Pushing the Boundaries: Studying the Boundaryless Creative Careers of Film Directors
Creative careers can differ quite a bit from the average 9-to-5 desk job, but only some go so far as to defy boundaries in the way that boundaryless careers do. Individuals in boundaryless careers enjoy organizational mobility, geographical mobility, occupational mobility, the ability to work outside of organizational boundaries based on preference, and the ability to reject career opportunities for personal reasons. But how do these factors impact the path of a boundaryless career? In their article, “Surviving a Boundaryless Creative Career: The Case of Oscar-Nominated Film Directors, 1967-2014,” published in Journal of Management Inquiry, authors Charalampos Mainemelis of The American College of Greece, Sevasti-Melissa Nolas of University of Sussex, and Stavroula Tsirogianni of Canterbury Christ Church University studied the success and failures of Oscar-nominated film directors over their careers to determine how a boundaryless career might look in comparison with traditional office jobs.
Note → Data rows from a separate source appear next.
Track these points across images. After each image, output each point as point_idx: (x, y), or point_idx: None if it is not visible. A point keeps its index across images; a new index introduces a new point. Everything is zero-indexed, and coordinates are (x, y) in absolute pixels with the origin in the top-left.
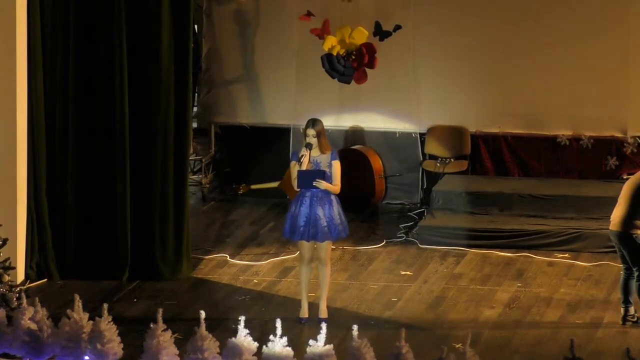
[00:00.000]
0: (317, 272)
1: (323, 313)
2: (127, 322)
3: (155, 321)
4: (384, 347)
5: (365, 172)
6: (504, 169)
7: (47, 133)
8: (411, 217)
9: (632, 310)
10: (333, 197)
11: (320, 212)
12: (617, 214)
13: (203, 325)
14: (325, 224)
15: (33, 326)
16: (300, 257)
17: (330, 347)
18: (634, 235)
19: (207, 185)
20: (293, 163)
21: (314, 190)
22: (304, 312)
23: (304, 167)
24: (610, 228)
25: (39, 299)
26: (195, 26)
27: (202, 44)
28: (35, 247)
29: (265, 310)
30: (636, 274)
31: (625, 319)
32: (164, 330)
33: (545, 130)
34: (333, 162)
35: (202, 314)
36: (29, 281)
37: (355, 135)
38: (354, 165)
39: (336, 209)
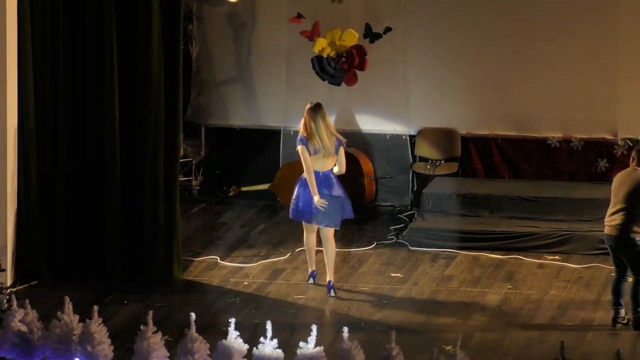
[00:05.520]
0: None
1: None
2: (118, 324)
3: (145, 323)
4: (375, 349)
5: (356, 174)
6: (494, 171)
7: (37, 135)
8: (401, 219)
9: (622, 312)
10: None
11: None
12: (615, 218)
13: (193, 327)
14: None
15: (23, 328)
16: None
17: (320, 349)
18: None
19: (198, 187)
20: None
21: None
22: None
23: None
24: (606, 232)
25: (29, 301)
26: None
27: (192, 46)
28: (26, 249)
29: (256, 312)
30: (634, 277)
31: (615, 321)
32: (154, 332)
33: (536, 132)
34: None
35: (193, 316)
36: (19, 283)
37: (346, 137)
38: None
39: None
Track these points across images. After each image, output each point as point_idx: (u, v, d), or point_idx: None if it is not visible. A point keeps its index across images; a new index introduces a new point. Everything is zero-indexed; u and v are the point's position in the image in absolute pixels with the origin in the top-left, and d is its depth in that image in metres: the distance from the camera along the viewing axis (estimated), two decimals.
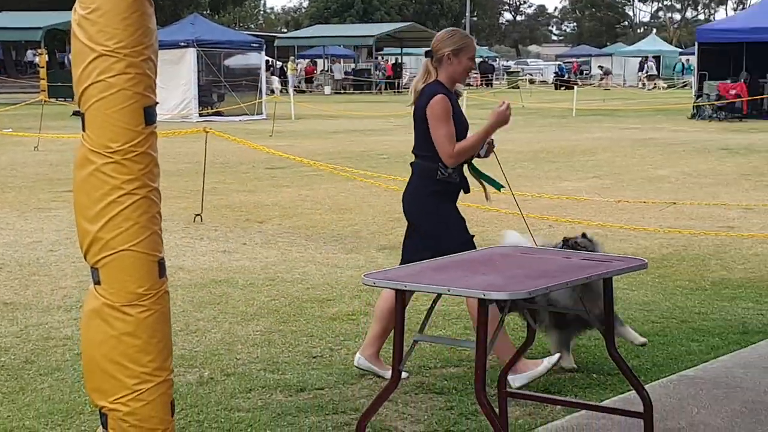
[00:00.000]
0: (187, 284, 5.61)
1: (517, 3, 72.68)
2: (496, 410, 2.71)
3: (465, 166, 3.91)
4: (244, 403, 3.60)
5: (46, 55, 24.90)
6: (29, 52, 33.79)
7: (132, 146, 2.08)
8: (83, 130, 2.12)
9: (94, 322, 2.11)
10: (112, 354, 2.10)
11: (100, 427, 2.14)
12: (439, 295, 2.65)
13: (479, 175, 4.06)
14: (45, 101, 19.04)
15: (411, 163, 3.90)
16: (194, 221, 7.73)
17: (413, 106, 3.79)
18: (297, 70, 36.92)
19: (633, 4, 70.10)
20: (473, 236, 3.87)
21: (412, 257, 3.49)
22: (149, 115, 2.11)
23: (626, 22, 72.75)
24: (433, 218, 3.76)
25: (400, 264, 3.68)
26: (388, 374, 3.22)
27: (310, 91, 35.93)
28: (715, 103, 20.18)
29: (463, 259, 3.04)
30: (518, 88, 33.70)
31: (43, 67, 23.75)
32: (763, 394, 3.87)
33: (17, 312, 4.92)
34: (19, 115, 18.74)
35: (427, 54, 3.82)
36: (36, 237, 7.24)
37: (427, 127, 3.67)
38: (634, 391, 3.01)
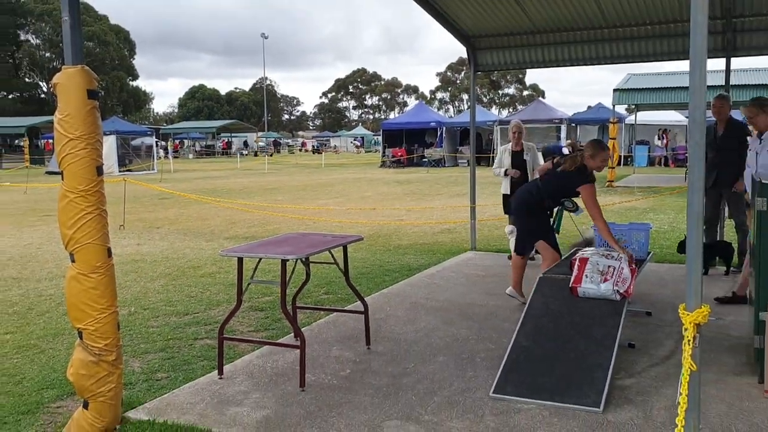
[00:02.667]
0: (118, 262, 8.56)
1: (290, 109, 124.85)
2: (291, 315, 4.83)
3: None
4: (155, 323, 6.12)
5: (27, 141, 41.93)
6: (17, 140, 50.41)
7: (90, 187, 3.73)
8: (62, 179, 3.73)
9: (72, 283, 3.77)
10: (83, 298, 3.77)
11: (78, 339, 3.83)
12: (260, 259, 4.66)
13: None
14: (28, 166, 34.70)
15: None
16: (119, 229, 12.38)
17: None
18: (173, 146, 55.59)
19: (349, 111, 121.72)
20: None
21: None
22: (99, 171, 3.77)
23: (346, 119, 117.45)
24: None
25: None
26: (524, 299, 5.98)
27: (176, 157, 52.32)
28: (390, 159, 35.98)
29: (273, 240, 5.05)
30: (293, 153, 66.46)
31: (26, 148, 40.11)
32: (421, 299, 6.66)
33: (21, 282, 8.08)
34: (14, 175, 29.97)
35: None
36: (28, 241, 11.37)
37: None
38: (359, 301, 5.33)
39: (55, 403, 4.32)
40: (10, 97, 69.04)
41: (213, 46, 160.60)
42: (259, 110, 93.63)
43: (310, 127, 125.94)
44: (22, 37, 69.83)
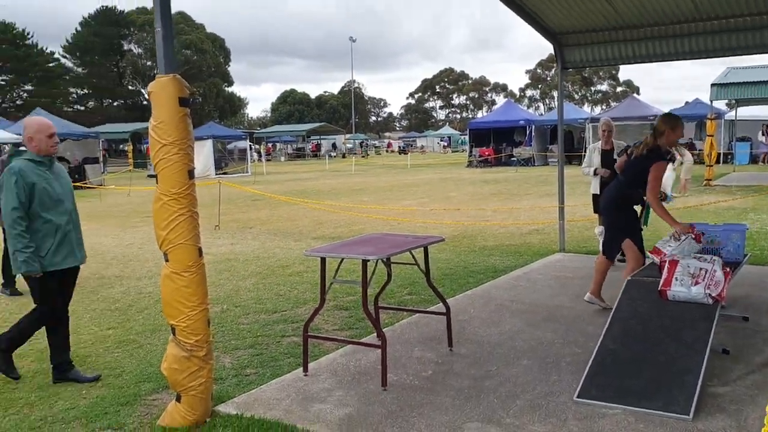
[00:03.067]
0: (213, 261, 9.47)
1: (378, 111, 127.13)
2: (374, 315, 4.89)
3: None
4: (245, 320, 6.36)
5: (131, 146, 43.20)
6: (121, 145, 54.48)
7: (183, 190, 3.92)
8: (157, 183, 3.95)
9: (166, 281, 3.98)
10: (176, 296, 3.97)
11: (171, 334, 4.04)
12: (342, 259, 4.75)
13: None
14: (131, 170, 34.29)
15: None
16: (215, 229, 12.98)
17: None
18: (266, 149, 58.52)
19: (435, 111, 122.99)
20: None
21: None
22: (191, 174, 3.96)
23: (433, 120, 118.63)
24: None
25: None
26: (605, 305, 5.97)
27: (269, 160, 54.34)
28: (478, 158, 35.77)
29: (355, 240, 5.13)
30: (379, 153, 69.93)
31: (129, 152, 40.54)
32: (506, 301, 6.55)
33: (123, 280, 8.55)
34: (118, 178, 32.68)
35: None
36: (130, 241, 12.05)
37: None
38: (441, 303, 5.33)
39: (151, 396, 4.55)
40: (114, 104, 72.94)
41: (305, 51, 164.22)
42: (347, 113, 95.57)
43: (397, 128, 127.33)
44: (126, 47, 73.62)
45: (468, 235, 11.43)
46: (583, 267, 8.21)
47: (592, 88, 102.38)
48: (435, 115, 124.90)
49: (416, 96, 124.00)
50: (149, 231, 12.96)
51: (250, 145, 45.39)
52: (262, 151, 52.86)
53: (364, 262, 4.44)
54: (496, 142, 36.81)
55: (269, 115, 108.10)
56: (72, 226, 4.82)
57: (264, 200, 19.16)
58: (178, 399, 3.99)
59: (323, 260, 4.73)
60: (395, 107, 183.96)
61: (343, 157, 62.72)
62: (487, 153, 36.32)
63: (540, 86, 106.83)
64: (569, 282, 7.49)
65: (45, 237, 4.65)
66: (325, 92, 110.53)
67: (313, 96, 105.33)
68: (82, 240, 4.97)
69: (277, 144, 67.24)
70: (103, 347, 5.66)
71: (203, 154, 32.58)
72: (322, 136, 69.73)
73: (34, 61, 64.05)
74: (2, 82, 65.17)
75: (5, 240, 4.66)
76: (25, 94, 65.06)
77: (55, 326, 4.92)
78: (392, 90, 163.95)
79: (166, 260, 3.96)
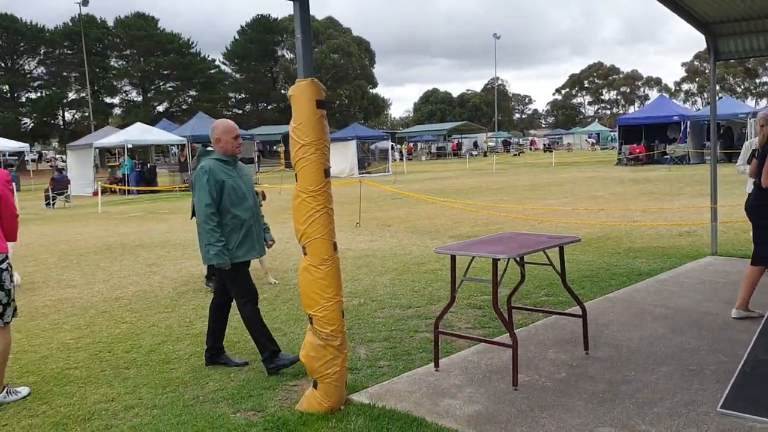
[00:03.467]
0: (352, 257, 9.82)
1: (522, 108, 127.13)
2: (505, 316, 4.88)
3: None
4: (381, 314, 6.55)
5: (283, 146, 46.14)
6: (275, 146, 56.78)
7: (319, 188, 4.13)
8: (296, 180, 4.19)
9: (304, 273, 4.21)
10: (313, 287, 4.18)
11: (309, 324, 4.26)
12: (473, 258, 4.78)
13: None
14: (282, 170, 35.75)
15: None
16: (355, 226, 13.59)
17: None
18: (407, 148, 59.92)
19: (584, 107, 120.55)
20: None
21: None
22: (326, 173, 4.16)
23: (581, 116, 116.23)
24: None
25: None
26: (756, 314, 5.72)
27: (410, 159, 55.14)
28: (628, 156, 34.34)
29: (487, 239, 5.15)
30: (522, 152, 67.56)
31: (281, 153, 43.84)
32: (649, 305, 6.25)
33: (271, 272, 8.63)
34: (269, 177, 33.26)
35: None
36: (279, 236, 11.63)
37: None
38: (578, 306, 5.21)
39: (291, 382, 4.82)
40: (268, 107, 77.00)
41: (448, 50, 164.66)
42: (490, 110, 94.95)
43: (542, 125, 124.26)
44: (279, 53, 77.48)
45: (613, 236, 11.00)
46: (736, 272, 7.66)
47: (757, 80, 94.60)
48: (583, 111, 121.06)
49: (563, 92, 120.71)
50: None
51: (392, 145, 46.44)
52: (403, 150, 53.71)
53: (495, 261, 4.44)
54: (647, 139, 34.96)
55: (411, 114, 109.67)
56: (254, 221, 5.11)
57: (403, 199, 19.48)
58: (315, 386, 4.20)
59: (453, 258, 4.78)
60: (540, 104, 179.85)
61: (485, 155, 62.28)
62: (637, 150, 34.50)
63: (697, 79, 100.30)
64: (719, 287, 7.02)
65: (232, 231, 4.92)
66: (467, 90, 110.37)
67: (455, 95, 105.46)
68: (262, 234, 5.29)
69: (418, 143, 68.03)
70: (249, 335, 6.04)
71: (348, 154, 33.62)
72: (463, 135, 69.69)
73: (198, 68, 69.07)
74: (170, 89, 70.84)
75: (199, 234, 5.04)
76: (190, 99, 70.35)
77: (220, 314, 5.28)
78: (537, 86, 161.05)
79: (305, 253, 4.18)
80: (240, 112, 75.62)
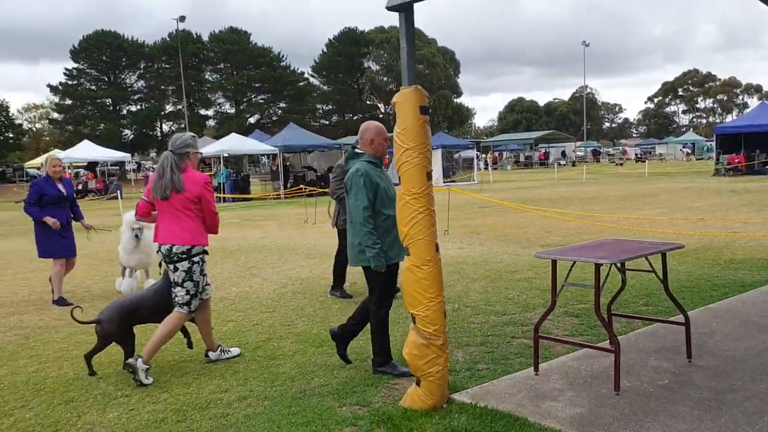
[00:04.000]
0: (444, 263, 9.43)
1: (612, 117, 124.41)
2: (606, 321, 4.88)
3: None
4: (476, 320, 6.63)
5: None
6: None
7: (422, 190, 4.27)
8: (399, 184, 4.35)
9: (407, 273, 4.35)
10: (416, 287, 4.32)
11: (412, 323, 4.41)
12: (574, 263, 4.80)
13: None
14: None
15: None
16: (444, 234, 12.98)
17: None
18: (492, 158, 60.19)
19: (677, 116, 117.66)
20: None
21: None
22: (429, 176, 4.30)
23: (674, 125, 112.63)
24: None
25: None
26: None
27: (495, 169, 55.34)
28: (726, 166, 32.82)
29: (587, 245, 5.17)
30: (613, 162, 64.10)
31: None
32: (754, 316, 6.08)
33: None
34: None
35: None
36: None
37: None
38: (680, 315, 5.13)
39: (393, 381, 4.97)
40: (354, 118, 78.22)
41: (534, 58, 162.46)
42: (578, 119, 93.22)
43: (633, 135, 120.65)
44: (365, 65, 78.72)
45: (712, 247, 10.64)
46: None
47: None
48: (677, 120, 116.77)
49: (656, 100, 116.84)
50: None
51: (477, 154, 46.31)
52: (488, 159, 53.39)
53: (597, 266, 4.45)
54: (747, 149, 33.34)
55: (496, 124, 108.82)
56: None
57: (491, 207, 19.42)
58: (418, 383, 4.34)
59: (554, 263, 4.82)
60: (631, 113, 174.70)
61: (573, 165, 61.04)
62: (737, 160, 32.93)
63: None
64: None
65: (384, 233, 4.97)
66: (554, 99, 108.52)
67: (541, 104, 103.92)
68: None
69: (503, 153, 67.47)
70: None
71: (433, 163, 33.81)
72: (550, 144, 68.59)
73: (288, 80, 71.13)
74: (261, 101, 73.19)
75: (341, 242, 5.19)
76: (280, 111, 72.42)
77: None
78: (628, 94, 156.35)
79: (407, 254, 4.33)
80: (327, 122, 77.23)
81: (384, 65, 77.18)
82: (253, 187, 32.19)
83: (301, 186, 28.02)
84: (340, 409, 4.44)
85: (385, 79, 77.31)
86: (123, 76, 67.96)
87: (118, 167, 49.07)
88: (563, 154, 67.90)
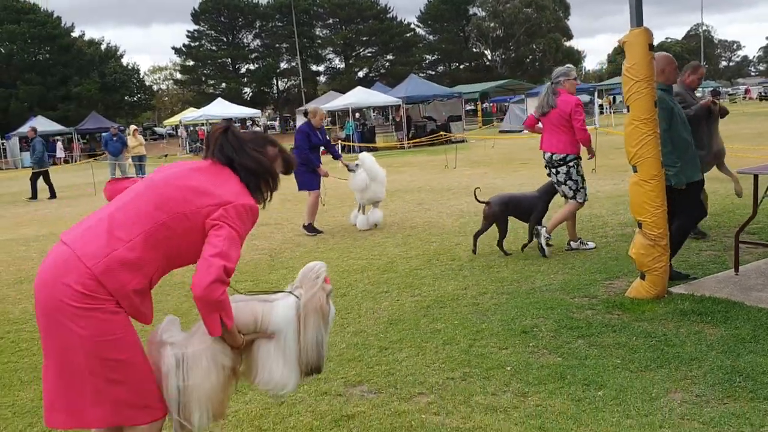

The abstract from their paper:
Previous research has examined how mobility and career competencies influence success in boundaryless careers. In this study, we flip the direction of those relationships and we explore how the interplay between success and failure relates to subsequent mobility, career competencies, and career evolution through the life span. Using a biographical design, we conceptualize success and failure as critical moments that influence the unfolding of the boundaryless careers of Oscar-nominated film directors. While the dominant metaphors of boundaryless careers are those of “paths,” “ladders,” “trajectories,” and “plateaus,” our findings suggest a new metaphor: the roller coaster.